确定 LRRK2 突变患者的 PD 纵向病程是否与无突变患者的 PD 纵向病程不同。
设计、地点和参与者:对来自 3 个地点的 LRRK2 PD 或非突变 PD 的大量患者进行了前瞻性综合评估,从 2009 年 7 月 21 日至 2016 年 9 月 30 日进行。每个地点都接近所有具有 PD 的阿什肯纳兹犹太人血统的患者;约 80%的患者同意进行初次就诊。评估了 545 名具有 PD 的阿什肯纳兹犹太人后裔患者,他们进行了 1 到 4 次研究访问。共有 144 名(26.4%)患者携带 LRRK2 G2019S 突变。排除携带 GBA(OMIM 606463)突变的患者进行分析。

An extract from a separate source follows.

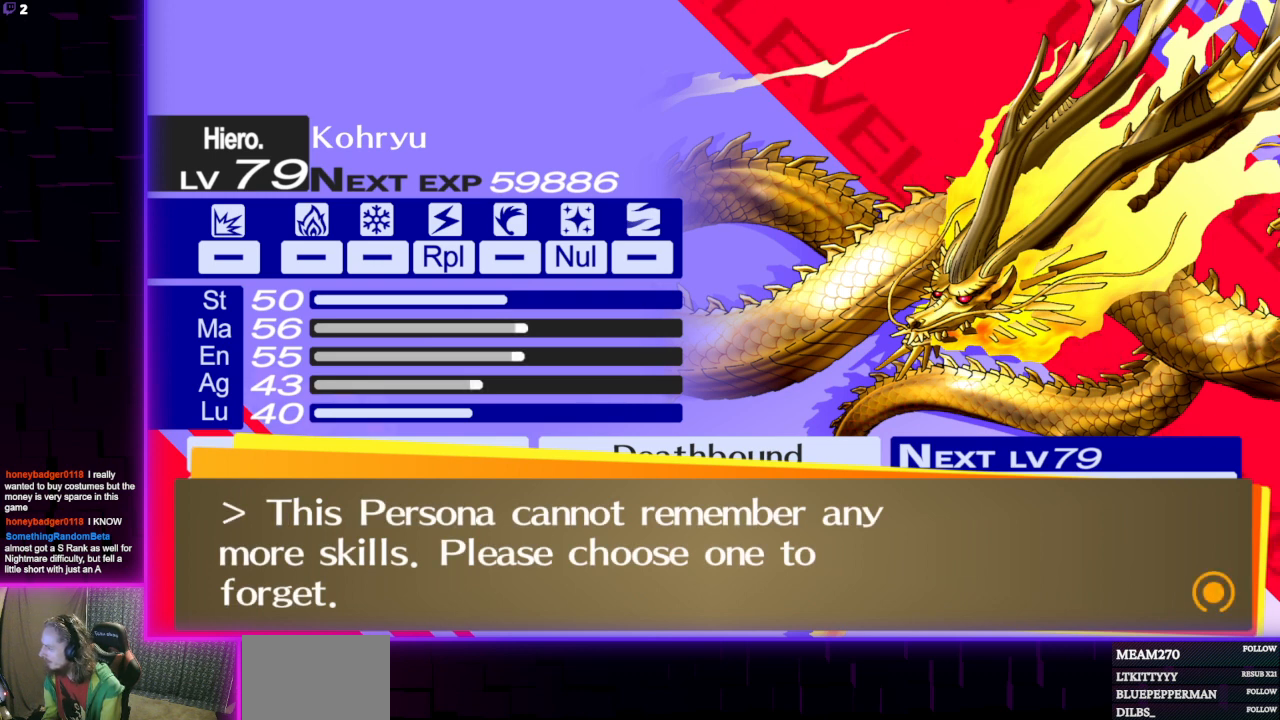
{"buttons": [], "left_stick": "center", "right_stick": "center", "events": []}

使用线性混合效应模型对纵向运动评分进行分析,使用疾病持续时间作为时间尺度,调整性别、地点、年龄、疾病持续时间、认知评分和基线左旋多巴等效剂量,以评估 LRRK2 突变状态与统一帕金森病评定量表 III 评分变化率之间的关系。使用蒙特利尔认知评估量表评估认知变化的混合效应模型。
在 545 名参与者中,233 名女性,312 名男性,携带 LRRK2 突变的参与者平均(SD)年龄为 68.2(9.1)岁,未携带 LRRK2 突变的参与者为 67.8(10.7)岁。144 名携带 LRRK2 突变的参与者中有 72 名是女性,401 名无突变的参与者中有 161 名是女性。携带 LRRK2 突变的患者每年统一帕金森病评定量表 III 运动评分变化的估计值(SE)为 0.689 [0.192]分/年,低于无突变的患者(1.056 [0.187]分/年;差异为 0.367 [0.149]分/年;P =.02)。携带 LRRK2 突变的患者和未携带 LRRK2 突变的患者的蒙特利尔认知评估评分变化率之间的估计值(SE)差异无统计学意义(差异为 0.097 [0.055]分/年;P =.08)。
具有或不具有 LRRK2 G2019S 突变的 PD 患者的前瞻性纵向随访支持横断面研究的数据,并表明携带 LRRK2 G2019S 的 PD 患者的运动性统一帕金森病评定量表评分下降速度较慢。